Como nas feiras de Caruaru, coexistem “sheins” e outros modos de produção e consumo. Em contrapartida ao caso da Shein, temos o consumo dito consciente, quem vem de autoquestionamentos, antes de o sujeito comprar, como: “Eu realmente preciso disso?”. A resposta a ele geralmente se volta para a real necessidade, para a escolha de produtos pela qualidade, ao invés de quantidade, e pela tomada de consciência do saber que uma peça pode ser versátil e estar presente por muito tempo no dia a dia, não levando em conta, primeira e exclusivamente, apenas se ela faz parte de uma tendência.
É uma nova forma de educação do e para o consumidor: se uma roupa não faz parte do estilo pessoal dele, é possível que o consumidor esteja sendo feito apenas como massa de manobra, seduzido pelo consumismo e, assim, usando a peça uma única vez para depois ser perdida e descartada.
No caso do slow fashion, instauram-se propostas de solução para casos como o descrito e mesmo outros desdobramentos das práticas do consumo exacerbado: refazimento de peças, doações, reciclagem, são alguns exemplos, com destaque para o upcycling, que consiste em reaproveitar o material e criar uma peça nova, reduzindo o desperdício e prolongando a vida útil do material utilizado.

Além dessas propostas de ressignificação das peças, outras ações ganham destaque, como o caso da compra de peças vintage e de segunda mão, facilmente encontradas em brechós e sites de revenda.
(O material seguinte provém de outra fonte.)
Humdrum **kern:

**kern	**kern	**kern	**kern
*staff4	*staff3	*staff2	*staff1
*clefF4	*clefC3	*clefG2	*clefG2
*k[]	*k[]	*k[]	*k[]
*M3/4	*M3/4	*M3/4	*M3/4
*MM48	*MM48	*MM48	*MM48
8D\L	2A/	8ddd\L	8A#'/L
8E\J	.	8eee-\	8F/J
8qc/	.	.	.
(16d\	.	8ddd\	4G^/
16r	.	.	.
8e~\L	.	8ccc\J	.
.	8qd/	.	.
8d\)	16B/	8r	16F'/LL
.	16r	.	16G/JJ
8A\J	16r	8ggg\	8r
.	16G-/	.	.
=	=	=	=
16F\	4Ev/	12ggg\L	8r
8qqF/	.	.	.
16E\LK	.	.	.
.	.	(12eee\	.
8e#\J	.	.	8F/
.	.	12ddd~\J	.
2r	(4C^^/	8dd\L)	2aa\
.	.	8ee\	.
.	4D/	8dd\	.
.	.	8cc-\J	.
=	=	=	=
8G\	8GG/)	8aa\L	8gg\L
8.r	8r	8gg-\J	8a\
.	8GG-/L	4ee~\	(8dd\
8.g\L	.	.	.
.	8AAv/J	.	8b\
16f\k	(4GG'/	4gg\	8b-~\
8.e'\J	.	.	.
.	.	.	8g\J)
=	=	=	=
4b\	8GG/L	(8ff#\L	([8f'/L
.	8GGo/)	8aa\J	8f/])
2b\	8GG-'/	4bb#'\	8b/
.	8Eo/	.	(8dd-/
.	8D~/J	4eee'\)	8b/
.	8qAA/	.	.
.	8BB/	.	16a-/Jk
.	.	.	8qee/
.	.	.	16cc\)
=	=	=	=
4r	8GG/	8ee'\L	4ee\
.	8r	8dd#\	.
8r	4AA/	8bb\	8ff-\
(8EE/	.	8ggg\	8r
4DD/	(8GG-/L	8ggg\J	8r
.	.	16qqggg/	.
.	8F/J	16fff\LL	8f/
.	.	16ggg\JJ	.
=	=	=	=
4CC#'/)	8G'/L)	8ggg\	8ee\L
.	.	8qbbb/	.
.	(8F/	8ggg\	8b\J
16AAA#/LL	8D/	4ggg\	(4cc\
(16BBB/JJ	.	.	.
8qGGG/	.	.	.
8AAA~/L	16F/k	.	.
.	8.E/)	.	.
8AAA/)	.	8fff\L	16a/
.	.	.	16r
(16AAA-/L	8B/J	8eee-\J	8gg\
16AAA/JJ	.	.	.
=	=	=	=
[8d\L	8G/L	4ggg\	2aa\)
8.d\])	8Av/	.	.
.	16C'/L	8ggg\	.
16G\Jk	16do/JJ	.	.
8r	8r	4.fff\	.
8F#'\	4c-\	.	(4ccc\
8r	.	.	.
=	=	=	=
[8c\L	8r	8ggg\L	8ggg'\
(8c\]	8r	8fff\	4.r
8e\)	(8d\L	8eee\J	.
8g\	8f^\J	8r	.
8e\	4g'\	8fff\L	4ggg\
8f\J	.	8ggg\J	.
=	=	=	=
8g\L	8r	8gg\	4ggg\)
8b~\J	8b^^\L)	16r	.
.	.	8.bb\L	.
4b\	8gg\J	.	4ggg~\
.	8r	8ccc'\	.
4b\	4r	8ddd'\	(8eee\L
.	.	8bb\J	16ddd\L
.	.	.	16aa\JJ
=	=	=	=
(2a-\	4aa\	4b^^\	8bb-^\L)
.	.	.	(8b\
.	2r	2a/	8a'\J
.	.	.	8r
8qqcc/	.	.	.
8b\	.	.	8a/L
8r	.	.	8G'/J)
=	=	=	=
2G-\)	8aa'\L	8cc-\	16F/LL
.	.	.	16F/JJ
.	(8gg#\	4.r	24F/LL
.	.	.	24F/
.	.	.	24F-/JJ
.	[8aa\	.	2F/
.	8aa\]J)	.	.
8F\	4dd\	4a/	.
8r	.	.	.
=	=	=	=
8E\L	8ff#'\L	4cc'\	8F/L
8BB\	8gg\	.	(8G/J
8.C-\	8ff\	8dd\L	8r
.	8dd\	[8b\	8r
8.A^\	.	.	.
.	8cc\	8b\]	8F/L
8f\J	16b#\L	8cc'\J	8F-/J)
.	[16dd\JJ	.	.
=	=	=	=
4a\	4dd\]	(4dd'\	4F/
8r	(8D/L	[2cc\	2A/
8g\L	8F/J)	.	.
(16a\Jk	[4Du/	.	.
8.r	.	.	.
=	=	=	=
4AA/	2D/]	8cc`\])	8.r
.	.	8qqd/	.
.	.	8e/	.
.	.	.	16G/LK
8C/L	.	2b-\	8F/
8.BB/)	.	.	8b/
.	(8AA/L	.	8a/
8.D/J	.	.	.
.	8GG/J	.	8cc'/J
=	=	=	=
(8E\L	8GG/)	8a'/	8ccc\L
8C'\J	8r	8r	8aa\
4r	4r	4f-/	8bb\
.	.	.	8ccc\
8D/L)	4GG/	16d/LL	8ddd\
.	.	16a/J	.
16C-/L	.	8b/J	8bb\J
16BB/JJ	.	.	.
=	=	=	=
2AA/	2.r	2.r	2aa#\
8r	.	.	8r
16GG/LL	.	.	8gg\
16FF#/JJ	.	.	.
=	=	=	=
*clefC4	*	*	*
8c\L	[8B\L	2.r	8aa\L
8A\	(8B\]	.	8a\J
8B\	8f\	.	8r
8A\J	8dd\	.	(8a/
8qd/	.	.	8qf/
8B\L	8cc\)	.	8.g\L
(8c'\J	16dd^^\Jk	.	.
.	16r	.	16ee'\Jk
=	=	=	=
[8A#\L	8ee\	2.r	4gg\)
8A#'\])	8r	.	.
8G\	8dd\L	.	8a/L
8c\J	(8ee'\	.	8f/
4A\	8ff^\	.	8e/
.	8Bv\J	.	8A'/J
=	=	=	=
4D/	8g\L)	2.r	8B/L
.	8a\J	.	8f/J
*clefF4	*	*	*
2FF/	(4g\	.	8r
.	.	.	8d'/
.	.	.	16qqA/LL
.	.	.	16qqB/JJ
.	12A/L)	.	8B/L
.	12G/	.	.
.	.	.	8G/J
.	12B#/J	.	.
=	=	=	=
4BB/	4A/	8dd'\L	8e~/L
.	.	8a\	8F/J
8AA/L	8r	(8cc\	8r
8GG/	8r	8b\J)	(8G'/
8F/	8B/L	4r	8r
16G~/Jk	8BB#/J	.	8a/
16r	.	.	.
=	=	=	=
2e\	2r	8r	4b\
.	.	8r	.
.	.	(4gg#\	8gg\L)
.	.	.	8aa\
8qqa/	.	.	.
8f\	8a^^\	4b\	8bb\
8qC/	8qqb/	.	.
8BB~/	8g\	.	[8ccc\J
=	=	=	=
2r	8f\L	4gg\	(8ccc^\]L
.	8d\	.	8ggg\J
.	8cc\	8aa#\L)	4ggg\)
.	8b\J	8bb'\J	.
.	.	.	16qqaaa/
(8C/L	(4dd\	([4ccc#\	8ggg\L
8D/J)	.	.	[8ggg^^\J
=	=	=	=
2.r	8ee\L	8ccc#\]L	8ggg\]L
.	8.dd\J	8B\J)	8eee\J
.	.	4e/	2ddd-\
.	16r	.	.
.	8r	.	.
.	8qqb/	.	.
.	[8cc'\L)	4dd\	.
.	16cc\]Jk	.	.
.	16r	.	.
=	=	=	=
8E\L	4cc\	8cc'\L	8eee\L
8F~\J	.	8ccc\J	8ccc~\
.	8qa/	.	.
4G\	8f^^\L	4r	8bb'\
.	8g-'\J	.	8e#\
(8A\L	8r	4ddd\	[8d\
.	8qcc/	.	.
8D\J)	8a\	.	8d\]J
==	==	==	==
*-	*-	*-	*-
Esse tipo de consumo se alia ao slow fashion, por promover esses movimentos contra o desperdício, o excesso, a quantidade e o próprio fast fashion. Essas práticas são, sem dúvida, mais sustentáveis, apoiando, inclusive, a produção e o comércio locais. No caso das roupas, que são sempre cheias de histórias, elas estão lá, esperando novos começos para seus próprios recomeços.
Contudo, como insistimos ao longo deste artigo, a base de qualquer negócio é o lucro do produtor, do comerciante ou de qualquer outro agente na ponta do processo. E isso se aplica também à produção do slow fashion: quanto custa ao consumidor o produto artesanal? Ele é de fato acessível? Por questões de sobrevivência no mercado, os produtores têm que elevar o preço de suas peças, muitas vezes encarecendo-as muito mais do que o fast fashion. Matéria-prima de qualidade, produto direcionado ao cliente, promessa de maior durabilidade encarecem o produto. Ou seja, mesmo com as melhores intenções, o slow fashion não é para todos, até porque as pessoas vivem realidades diferentes.
O trabalhador comum costuma optar pelo fast fashion por ter um custo-benefício melhor e por se encaixar na realidade econômica dele. Com o dinheiro que pode ser economizado para comprar uma peça duradoura, ele consegue comprar três com menos durabilidade, e que ainda têm a chancela de “estarem na moda”. E moda é identidade e pertencimento, distinção e imitação.
De alguma maneira, suscitamos aqui a ideia de que a moda e o consumo se distinguem, grosso modo, de duas perspectivas: a de O Diabo Veste Prada 2, e a de Os Delírios de Consumo de Becky Bloom. No primeiro caso, tem-se o slow fashion, a exclusividade; no segundo, o excesso, o lugar-comum. De um modo ou de outro, as pessoas consomem o que podem pagar para performar socialmente como querem, e a moda aporta a elas signos que direcionam uma interpretação de quem elas são ou almejam ser. Umas ainda se revestem dos discursos dos brechós, upcycling e afins; outras, das quantidades semanais que são despejadas em bancas, araras e vitrinas. Outras ainda, seguindo uma certa tradição europeia, preferem economizar para comprar peças de qualidade e montar um guarda-roupa inteligente.
No fim das contas, todas essas pessoas só querem expressar sua identidade através da moda. Todas querem ser vistas e reconhecidas, e a moda é, então, um cartão de visita para elas, um primeiro contato carregado de mensagens. A questão é: a que custo?